A recent survey of 3,300 working Americans conducted by Putnam Investments reveals that American households are on track to replace only about 64% of their current income in retirement — significantly less than the 75% of income that most financial professionals recommend.
To help address that problem, firms are rolling out tools to help employers help their employees save more. Putnam, a money management firm, announced last week that it is making available to plan sponsors a product called Lifetime Income Score, a tool it says will give employers a way to help boost employees’ retirement savings.
By allowing sponsors to look not just at retirement plans in aggregate, but at participant retirement preparedness broken down by demographic groups and by estimated monthly retirement income, the tool will allow those using the approach to identify participants who are most at risk and empower them to develop “targeted and measurable campaigns to educate and engage least prepared employees.”

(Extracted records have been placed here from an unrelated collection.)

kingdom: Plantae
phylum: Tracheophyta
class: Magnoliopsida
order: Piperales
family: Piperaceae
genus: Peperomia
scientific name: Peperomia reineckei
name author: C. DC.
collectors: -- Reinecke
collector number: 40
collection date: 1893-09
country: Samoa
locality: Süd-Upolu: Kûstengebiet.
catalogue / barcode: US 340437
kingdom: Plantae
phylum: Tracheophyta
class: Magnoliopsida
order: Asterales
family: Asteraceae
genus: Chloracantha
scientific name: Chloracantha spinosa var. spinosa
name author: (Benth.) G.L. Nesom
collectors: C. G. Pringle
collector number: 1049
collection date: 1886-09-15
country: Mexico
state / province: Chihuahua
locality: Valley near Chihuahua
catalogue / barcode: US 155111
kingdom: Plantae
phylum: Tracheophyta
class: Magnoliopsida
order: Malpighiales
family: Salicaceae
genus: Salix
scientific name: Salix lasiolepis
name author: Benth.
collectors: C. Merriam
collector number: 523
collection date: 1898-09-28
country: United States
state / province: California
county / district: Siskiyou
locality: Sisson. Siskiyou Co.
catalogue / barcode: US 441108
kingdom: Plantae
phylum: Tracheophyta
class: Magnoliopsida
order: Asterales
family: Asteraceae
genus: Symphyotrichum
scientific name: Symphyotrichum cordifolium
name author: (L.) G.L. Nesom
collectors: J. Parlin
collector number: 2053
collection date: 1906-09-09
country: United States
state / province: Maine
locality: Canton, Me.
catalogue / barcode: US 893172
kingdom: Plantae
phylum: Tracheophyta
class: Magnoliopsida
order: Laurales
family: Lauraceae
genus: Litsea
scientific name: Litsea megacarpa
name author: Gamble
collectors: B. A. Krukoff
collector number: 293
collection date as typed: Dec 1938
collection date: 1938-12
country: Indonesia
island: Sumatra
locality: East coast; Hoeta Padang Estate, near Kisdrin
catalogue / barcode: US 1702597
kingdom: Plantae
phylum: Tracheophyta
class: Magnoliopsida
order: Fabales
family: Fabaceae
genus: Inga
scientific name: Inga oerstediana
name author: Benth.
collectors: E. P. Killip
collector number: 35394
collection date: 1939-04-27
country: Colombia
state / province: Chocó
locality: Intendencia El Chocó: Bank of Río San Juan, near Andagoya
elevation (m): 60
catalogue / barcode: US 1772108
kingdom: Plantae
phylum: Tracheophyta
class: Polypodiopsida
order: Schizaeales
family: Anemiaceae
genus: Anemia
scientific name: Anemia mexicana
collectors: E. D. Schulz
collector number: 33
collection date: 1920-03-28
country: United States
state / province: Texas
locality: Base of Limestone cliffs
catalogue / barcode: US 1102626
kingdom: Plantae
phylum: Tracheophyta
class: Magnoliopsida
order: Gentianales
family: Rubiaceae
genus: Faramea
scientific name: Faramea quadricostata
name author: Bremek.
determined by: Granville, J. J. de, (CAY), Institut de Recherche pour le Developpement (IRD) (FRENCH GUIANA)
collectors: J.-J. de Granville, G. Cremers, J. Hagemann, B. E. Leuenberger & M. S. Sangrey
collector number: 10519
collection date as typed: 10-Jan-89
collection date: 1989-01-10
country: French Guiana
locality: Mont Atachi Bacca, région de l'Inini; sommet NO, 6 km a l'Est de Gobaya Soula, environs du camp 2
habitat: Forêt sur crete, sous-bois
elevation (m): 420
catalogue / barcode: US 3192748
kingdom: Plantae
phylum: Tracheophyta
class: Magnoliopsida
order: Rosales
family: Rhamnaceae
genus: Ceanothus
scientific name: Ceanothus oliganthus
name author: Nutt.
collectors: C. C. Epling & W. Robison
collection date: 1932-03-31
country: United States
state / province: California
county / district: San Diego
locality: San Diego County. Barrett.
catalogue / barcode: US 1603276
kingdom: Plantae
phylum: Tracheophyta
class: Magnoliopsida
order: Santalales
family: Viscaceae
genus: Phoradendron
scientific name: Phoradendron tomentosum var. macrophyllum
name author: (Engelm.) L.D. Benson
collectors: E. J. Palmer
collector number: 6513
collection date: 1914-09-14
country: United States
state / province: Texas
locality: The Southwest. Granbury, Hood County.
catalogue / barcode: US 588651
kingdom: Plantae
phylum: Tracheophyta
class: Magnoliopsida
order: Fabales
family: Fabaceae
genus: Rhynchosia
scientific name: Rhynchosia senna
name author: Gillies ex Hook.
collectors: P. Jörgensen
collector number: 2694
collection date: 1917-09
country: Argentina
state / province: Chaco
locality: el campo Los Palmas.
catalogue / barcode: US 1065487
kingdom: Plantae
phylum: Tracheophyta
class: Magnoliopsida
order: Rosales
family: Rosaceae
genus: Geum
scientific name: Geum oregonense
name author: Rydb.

The same Putnam study finds that 62% of plan sponsors say their responsibility includes making sure their employees are on course for a comfortable retirement, while just 18% say they had conducted a retirement readiness assessment during the past year.
Many claim the reason for no recent assessment is they lack the tools to conduct such a study.
“What we’re trying to do here is a paradigm shift,” says Edmund F. Murphy III, head of defined contribution at Putnam. “In evaluating plan performance, everyone has been looking at participation rates, and that doesn’t tell the story. Even looking at average account balances doesn’t do it. What matters is income.”
The firm’s research shows that most participants in plans spend no more than 30 seconds looking at their accounts, Murphy says. “They basically check their balance and they leave. We want them to stay longer and look at where they are in terms of retirement income.”
The tool, Murphy says, provides “a new level of analytics and comprehensive reporting to allow [sponsors] to benchmark and track their progress in terms of participant retirement income and to ultimately serve as a basis for taking confident action in strengthening their plans.”